EXERCISE AIM
Retype exactly the lines from the one holding "If the man in" through the final line of the data, both included.

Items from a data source
++++++++
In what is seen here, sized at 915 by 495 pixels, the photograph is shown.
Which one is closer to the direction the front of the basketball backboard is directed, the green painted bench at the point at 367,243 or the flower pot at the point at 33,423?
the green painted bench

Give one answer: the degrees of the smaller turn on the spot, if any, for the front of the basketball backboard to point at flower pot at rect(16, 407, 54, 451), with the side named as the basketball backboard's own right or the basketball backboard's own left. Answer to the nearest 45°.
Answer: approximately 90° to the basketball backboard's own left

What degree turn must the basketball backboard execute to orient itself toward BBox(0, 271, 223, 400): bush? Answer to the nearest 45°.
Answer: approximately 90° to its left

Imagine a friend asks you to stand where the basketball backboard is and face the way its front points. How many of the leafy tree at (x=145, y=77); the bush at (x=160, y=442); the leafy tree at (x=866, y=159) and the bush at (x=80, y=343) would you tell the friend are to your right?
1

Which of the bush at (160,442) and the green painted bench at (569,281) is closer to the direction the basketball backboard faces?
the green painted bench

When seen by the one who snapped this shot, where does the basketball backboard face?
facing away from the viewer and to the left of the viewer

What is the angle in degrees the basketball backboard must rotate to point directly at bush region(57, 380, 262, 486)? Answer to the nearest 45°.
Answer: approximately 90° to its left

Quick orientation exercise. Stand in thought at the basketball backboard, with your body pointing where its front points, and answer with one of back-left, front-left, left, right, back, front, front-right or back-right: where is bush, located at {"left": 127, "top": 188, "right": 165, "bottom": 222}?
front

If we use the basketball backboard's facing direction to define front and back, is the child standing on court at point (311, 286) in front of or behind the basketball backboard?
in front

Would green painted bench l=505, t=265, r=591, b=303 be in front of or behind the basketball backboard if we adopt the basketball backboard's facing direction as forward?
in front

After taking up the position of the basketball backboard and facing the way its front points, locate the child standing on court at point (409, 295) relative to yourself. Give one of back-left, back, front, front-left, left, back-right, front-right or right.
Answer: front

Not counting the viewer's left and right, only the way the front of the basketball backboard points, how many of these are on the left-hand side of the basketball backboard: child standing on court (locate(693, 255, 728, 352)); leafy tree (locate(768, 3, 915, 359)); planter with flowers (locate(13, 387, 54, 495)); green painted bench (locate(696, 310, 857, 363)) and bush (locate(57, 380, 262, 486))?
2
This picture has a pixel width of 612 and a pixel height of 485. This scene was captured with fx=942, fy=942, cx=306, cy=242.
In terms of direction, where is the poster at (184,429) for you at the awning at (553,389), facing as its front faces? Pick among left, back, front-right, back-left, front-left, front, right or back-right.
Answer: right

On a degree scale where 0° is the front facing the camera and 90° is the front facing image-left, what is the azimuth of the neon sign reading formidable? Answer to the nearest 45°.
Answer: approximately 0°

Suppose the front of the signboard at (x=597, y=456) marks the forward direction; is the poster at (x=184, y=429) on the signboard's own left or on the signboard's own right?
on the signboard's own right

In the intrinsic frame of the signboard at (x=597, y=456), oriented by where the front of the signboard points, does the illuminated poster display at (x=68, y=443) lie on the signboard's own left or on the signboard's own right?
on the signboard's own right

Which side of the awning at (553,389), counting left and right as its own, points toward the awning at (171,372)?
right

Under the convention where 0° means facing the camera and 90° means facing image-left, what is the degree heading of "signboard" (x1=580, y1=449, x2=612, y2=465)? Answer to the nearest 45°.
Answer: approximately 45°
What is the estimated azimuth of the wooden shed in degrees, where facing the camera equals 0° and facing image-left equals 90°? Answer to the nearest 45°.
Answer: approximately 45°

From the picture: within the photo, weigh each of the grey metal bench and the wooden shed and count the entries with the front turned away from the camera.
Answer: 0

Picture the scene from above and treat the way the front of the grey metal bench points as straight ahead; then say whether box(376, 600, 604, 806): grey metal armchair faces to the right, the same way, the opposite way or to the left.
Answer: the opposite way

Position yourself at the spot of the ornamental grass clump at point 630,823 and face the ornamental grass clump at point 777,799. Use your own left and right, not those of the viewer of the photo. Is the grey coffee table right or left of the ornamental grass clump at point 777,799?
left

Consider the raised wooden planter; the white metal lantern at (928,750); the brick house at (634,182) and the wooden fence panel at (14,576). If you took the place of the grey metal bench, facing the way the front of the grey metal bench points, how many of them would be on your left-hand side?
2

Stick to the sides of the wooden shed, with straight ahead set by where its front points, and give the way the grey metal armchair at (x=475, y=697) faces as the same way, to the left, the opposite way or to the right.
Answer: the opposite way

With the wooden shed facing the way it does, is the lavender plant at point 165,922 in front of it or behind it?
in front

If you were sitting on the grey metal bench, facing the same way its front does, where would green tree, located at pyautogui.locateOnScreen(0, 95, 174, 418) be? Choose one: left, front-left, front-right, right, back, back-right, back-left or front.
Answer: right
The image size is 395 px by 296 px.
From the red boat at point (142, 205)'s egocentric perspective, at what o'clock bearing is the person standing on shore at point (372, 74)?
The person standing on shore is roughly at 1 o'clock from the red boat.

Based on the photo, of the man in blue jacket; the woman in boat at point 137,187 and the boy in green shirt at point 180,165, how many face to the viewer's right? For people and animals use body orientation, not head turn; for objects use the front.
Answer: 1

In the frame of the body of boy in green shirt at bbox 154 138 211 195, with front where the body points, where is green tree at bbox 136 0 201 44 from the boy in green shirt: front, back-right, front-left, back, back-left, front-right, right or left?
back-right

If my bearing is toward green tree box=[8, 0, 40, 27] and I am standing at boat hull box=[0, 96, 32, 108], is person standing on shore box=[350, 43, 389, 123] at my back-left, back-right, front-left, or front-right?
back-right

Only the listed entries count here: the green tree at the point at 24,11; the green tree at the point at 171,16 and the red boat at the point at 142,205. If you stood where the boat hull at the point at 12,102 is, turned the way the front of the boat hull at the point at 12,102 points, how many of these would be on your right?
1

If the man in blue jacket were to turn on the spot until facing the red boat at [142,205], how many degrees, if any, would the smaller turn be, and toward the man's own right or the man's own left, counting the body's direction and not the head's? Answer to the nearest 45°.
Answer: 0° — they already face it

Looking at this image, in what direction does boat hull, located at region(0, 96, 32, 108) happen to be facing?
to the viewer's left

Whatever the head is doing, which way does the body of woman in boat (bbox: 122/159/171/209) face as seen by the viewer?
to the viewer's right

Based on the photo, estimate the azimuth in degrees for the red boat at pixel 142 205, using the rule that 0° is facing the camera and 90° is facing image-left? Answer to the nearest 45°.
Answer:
++++++++
FINISHED EXERCISE
If the man in blue jacket were to turn on the spot until facing the red boat at [142,205], how many degrees, if any, would the smaller turn be, and toward the man's own right or the man's own left, counting the body's direction and not the head's? Answer to the nearest 45°.
Answer: 0° — they already face it

Looking at this image, in what direction does boat hull, located at region(0, 96, 32, 108) happen to be facing?
to the viewer's left

Whatever the head is doing, which way does the body of woman in boat (bbox: 122/159/171/209) face as seen by the viewer?
to the viewer's right

Based on the photo, estimate the azimuth in degrees for the red boat at pixel 142 205, using the rule that 0° is facing the camera and 90° is facing image-left? Answer to the nearest 45°.
Answer:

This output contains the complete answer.